» Exercise brief
Starting at the line containing "left wrist: (413, 315, -4)" and ending at the line containing "left elbow: (190, 234, 8)", repeat the material with every "Person at" renamed to "Individual at" and nothing else altered. Leave the pictures out.

────────────────

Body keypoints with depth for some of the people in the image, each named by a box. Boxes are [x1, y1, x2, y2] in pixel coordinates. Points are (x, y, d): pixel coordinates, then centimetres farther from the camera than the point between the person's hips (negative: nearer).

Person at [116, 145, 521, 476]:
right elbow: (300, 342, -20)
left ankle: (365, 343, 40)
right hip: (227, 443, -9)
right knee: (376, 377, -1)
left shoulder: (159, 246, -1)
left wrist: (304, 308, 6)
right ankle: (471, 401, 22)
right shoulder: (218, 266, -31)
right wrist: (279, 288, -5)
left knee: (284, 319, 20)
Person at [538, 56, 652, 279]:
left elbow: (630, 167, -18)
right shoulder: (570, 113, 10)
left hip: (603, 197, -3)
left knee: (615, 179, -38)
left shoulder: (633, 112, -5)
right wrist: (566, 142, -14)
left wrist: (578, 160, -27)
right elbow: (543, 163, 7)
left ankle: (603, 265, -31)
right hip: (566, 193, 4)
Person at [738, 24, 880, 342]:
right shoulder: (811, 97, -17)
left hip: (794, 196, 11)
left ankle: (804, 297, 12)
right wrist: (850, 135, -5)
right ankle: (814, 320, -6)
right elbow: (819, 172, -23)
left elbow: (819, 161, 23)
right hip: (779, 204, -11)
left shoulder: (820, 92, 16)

────────────────

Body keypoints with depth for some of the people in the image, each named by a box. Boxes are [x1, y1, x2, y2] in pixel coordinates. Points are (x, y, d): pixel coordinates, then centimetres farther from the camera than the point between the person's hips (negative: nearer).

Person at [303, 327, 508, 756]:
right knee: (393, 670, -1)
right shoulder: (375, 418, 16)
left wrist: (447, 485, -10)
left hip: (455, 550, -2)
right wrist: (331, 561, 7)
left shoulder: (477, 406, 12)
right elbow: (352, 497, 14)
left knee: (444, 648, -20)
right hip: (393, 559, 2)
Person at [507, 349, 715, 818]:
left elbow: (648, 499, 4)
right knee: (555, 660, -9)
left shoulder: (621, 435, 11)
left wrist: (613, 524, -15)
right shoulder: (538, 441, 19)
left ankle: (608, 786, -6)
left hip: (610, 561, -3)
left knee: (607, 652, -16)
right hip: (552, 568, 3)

────────────────

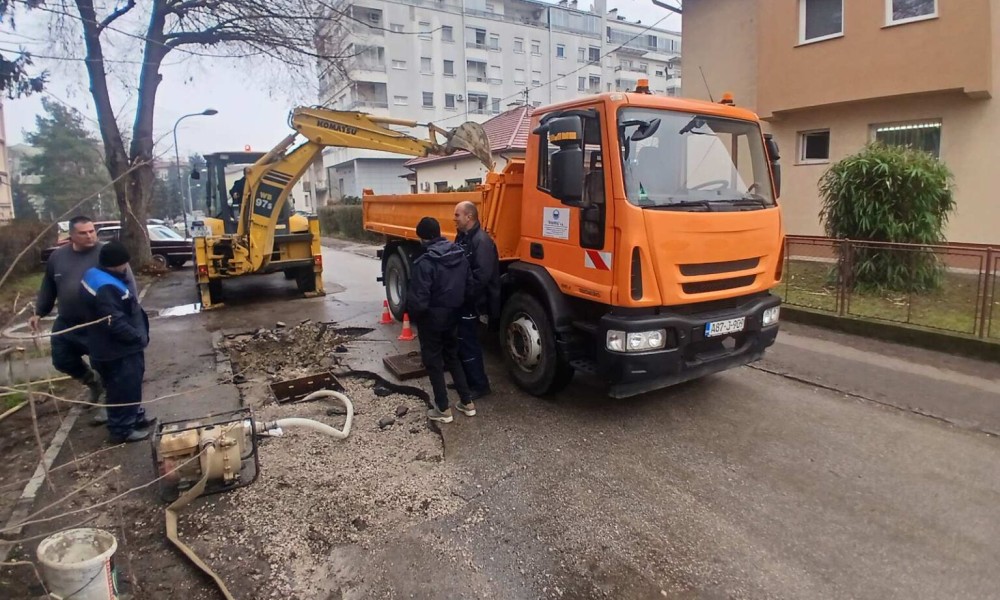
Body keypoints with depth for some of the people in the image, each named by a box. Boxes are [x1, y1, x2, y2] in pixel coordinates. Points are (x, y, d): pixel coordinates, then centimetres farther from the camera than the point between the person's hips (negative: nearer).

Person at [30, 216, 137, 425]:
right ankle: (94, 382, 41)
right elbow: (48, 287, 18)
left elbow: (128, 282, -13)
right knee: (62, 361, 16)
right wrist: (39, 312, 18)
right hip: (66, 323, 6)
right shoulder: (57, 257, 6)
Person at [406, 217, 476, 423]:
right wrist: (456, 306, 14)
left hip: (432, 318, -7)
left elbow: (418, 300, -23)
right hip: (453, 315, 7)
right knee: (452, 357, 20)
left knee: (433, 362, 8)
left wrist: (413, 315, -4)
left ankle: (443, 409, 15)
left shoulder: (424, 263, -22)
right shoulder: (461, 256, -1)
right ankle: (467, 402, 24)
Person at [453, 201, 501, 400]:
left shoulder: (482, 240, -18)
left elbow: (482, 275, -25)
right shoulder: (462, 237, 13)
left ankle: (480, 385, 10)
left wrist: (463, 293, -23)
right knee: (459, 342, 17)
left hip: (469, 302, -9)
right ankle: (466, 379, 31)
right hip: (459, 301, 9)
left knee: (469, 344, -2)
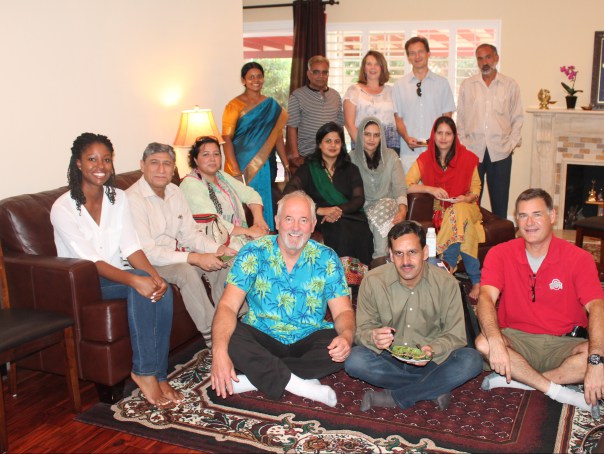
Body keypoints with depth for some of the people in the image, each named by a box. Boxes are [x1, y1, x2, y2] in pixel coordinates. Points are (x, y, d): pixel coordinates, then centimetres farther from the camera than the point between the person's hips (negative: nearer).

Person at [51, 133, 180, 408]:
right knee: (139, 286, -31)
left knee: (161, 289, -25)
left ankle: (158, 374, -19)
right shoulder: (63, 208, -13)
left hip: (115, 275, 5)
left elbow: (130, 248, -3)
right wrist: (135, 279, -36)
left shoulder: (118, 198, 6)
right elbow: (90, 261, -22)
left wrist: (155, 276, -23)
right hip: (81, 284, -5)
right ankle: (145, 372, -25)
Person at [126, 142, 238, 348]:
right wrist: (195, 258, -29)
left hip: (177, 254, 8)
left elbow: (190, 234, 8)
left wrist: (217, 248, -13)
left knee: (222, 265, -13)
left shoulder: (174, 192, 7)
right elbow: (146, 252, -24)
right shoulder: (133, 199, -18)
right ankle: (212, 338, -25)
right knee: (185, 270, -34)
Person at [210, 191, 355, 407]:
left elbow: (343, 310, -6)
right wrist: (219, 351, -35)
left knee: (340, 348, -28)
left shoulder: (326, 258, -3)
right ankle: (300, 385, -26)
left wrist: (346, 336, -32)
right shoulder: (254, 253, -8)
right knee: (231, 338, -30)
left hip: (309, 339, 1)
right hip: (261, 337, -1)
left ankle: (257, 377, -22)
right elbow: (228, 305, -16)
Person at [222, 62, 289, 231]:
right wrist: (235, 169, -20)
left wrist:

────────────────

» Task result
left wrist: (413, 315, -4)
left ankle: (443, 409, 15)
left shoulder: (424, 263, -22)
right shoulder: (461, 256, -1)
right ankle: (467, 402, 24)
Individual at [453, 201, 501, 400]:
left shoulder: (482, 240, -18)
left elbow: (482, 275, -25)
right shoulder: (462, 237, 13)
left ankle: (480, 385, 10)
left wrist: (463, 293, -23)
right knee: (459, 342, 17)
left hip: (469, 302, -9)
right ankle: (466, 379, 31)
right hip: (459, 301, 9)
left knee: (469, 344, -2)
Body keypoints with depth for some of the people in the image, each named by a box. Boxes are [x1, y1, x2, y2] in pixel coordinates. Points are (x, y, d): pixel coordinates, then centimetres farther from the camera than the point between the person's hips (negative: nearer).

Individual at [51, 133, 180, 408]:
right knee: (139, 286, -31)
left knee: (161, 289, -25)
left ankle: (158, 374, -19)
right shoulder: (63, 208, -13)
left hip: (115, 275, 5)
left elbow: (130, 248, -3)
right wrist: (135, 279, -36)
left shoulder: (118, 198, 6)
right elbow: (90, 261, -22)
left wrist: (155, 276, -23)
right hip: (81, 284, -5)
right ankle: (145, 372, -25)
Individual at [126, 142, 238, 348]:
right wrist: (195, 258, -29)
left hip: (177, 254, 8)
left elbow: (190, 234, 8)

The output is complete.